- [Your goal]
Reproduce the text of every one of the rows below verbatim, leaving the pictures out of your answer.

Stored records:
--------

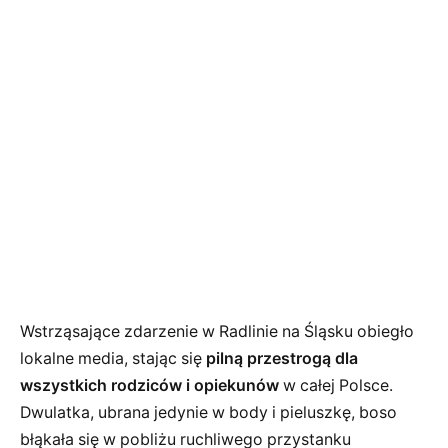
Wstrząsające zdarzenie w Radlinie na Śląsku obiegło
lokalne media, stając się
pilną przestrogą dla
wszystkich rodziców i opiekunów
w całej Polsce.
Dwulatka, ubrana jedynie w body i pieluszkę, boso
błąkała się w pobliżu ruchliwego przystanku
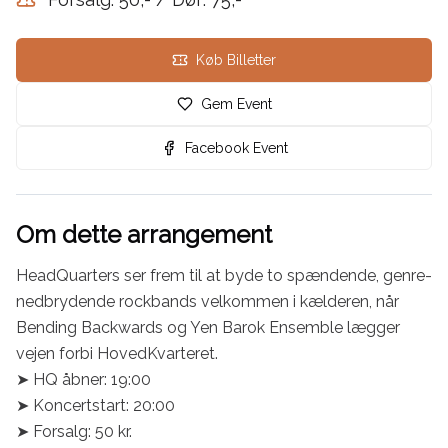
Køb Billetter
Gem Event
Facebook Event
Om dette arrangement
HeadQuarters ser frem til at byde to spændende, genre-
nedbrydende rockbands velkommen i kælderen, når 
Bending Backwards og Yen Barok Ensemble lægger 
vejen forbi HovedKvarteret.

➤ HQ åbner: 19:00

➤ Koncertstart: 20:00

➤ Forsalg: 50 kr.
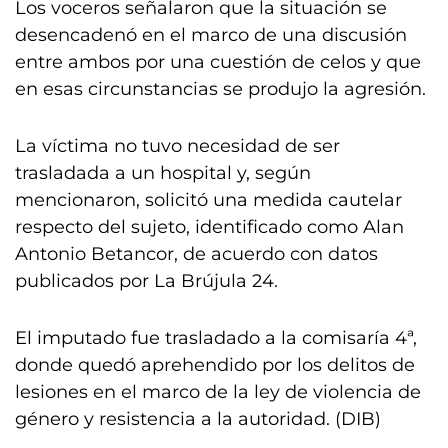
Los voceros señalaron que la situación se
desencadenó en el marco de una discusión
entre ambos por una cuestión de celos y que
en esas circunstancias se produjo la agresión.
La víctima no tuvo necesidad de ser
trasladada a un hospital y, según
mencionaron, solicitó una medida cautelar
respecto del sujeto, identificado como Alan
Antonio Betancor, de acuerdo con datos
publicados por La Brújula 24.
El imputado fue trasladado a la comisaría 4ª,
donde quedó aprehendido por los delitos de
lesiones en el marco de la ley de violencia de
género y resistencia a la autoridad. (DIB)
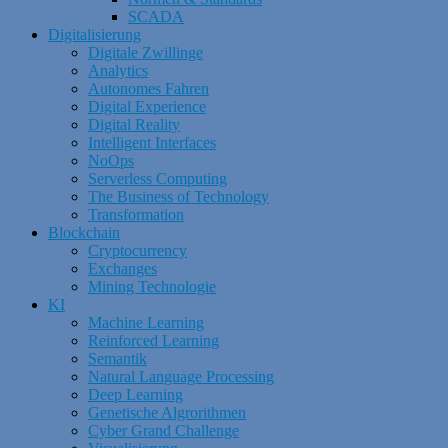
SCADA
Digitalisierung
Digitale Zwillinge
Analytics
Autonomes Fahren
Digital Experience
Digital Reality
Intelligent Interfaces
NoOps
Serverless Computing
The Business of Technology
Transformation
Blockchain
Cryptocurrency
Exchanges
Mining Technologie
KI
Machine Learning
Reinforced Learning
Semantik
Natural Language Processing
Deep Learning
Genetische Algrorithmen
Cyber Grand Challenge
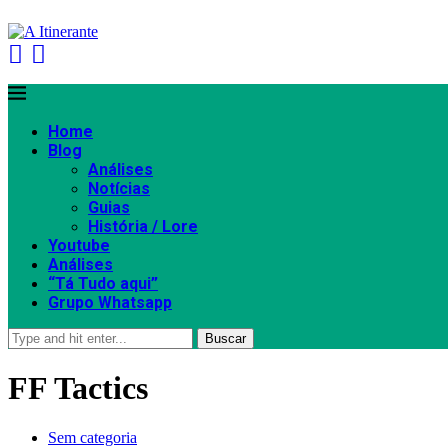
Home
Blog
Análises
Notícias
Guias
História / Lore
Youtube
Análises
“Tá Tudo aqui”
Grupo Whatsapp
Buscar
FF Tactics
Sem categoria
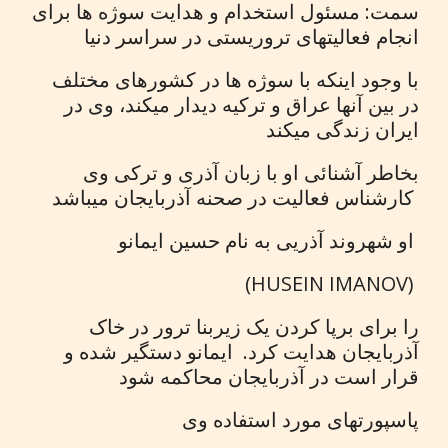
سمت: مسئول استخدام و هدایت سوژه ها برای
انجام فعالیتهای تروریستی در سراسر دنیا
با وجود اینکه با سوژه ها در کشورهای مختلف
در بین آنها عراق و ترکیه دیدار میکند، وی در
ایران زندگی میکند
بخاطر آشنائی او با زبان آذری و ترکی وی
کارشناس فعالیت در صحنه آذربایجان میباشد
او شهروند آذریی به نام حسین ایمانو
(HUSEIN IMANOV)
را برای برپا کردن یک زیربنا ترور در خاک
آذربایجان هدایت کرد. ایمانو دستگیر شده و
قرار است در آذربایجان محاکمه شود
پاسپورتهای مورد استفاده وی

--------

- [Solution to this exercise]
Wstrząsające zdarzenie w Radlinie na Śląsku obiegło
lokalne media, stając się
pilną przestrogą dla
wszystkich rodziców i opiekunów
w całej Polsce.
Dwulatka, ubrana jedynie w body i pieluszkę, boso
błąkała się w pobliżu ruchliwego przystanku
Køb Billetter
Gem Event
Facebook Event
Om dette arrangement
HeadQuarters ser frem til at byde to spændende, genre-
nedbrydende rockbands velkommen i kælderen, når 
Bending Backwards og Yen Barok Ensemble lægger 
vejen forbi HovedKvarteret.

➤ HQ åbner: 19:00

➤ Koncertstart: 20:00

➤ Forsalg: 50 kr.
Los voceros señalaron que la situación se
desencadenó en el marco de una discusión
entre ambos por una cuestión de celos y que
en esas circunstancias se produjo la agresión.
La víctima no tuvo necesidad de ser
trasladada a un hospital y, según
mencionaron, solicitó una medida cautelar
respecto del sujeto, identificado como Alan
Antonio Betancor, de acuerdo con datos
publicados por La Brújula 24.
El imputado fue trasladado a la comisaría 4ª,
donde quedó aprehendido por los delitos de
lesiones en el marco de la ley de violencia de
género y resistencia a la autoridad. (DIB)
SCADA
Digitalisierung
Digitale Zwillinge
Analytics
Autonomes Fahren
Digital Experience
Digital Reality
Intelligent Interfaces
NoOps
Serverless Computing
The Business of Technology
Transformation
Blockchain
Cryptocurrency
Exchanges
Mining Technologie
KI
Machine Learning
Reinforced Learning
Semantik
Natural Language Processing
Deep Learning
Genetische Algrorithmen
Cyber Grand Challenge
Home
Blog
Análises
Notícias
Guias
História / Lore
Youtube
Análises
“Tá Tudo aqui”
Grupo Whatsapp
Buscar
FF Tactics
Sem categoria
سمت: مسئول استخدام و هدایت سوژه ها برای
انجام فعالیتهای تروریستی در سراسر دنیا
با وجود اینکه با سوژه ها در کشورهای مختلف
در بین آنها عراق و ترکیه دیدار میکند، وی در
ایران زندگی میکند
بخاطر آشنائی او با زبان آذری و ترکی وی
کارشناس فعالیت در صحنه آذربایجان میباشد
او شهروند آذریی به نام حسین ایمانو
(HUSEIN IMANOV)
را برای برپا کردن یک زیربنا ترور در خاک
آذربایجان هدایت کرد. ایمانو دستگیر شده و
قرار است در آذربایجان محاکمه شود
پاسپورتهای مورد استفاده وی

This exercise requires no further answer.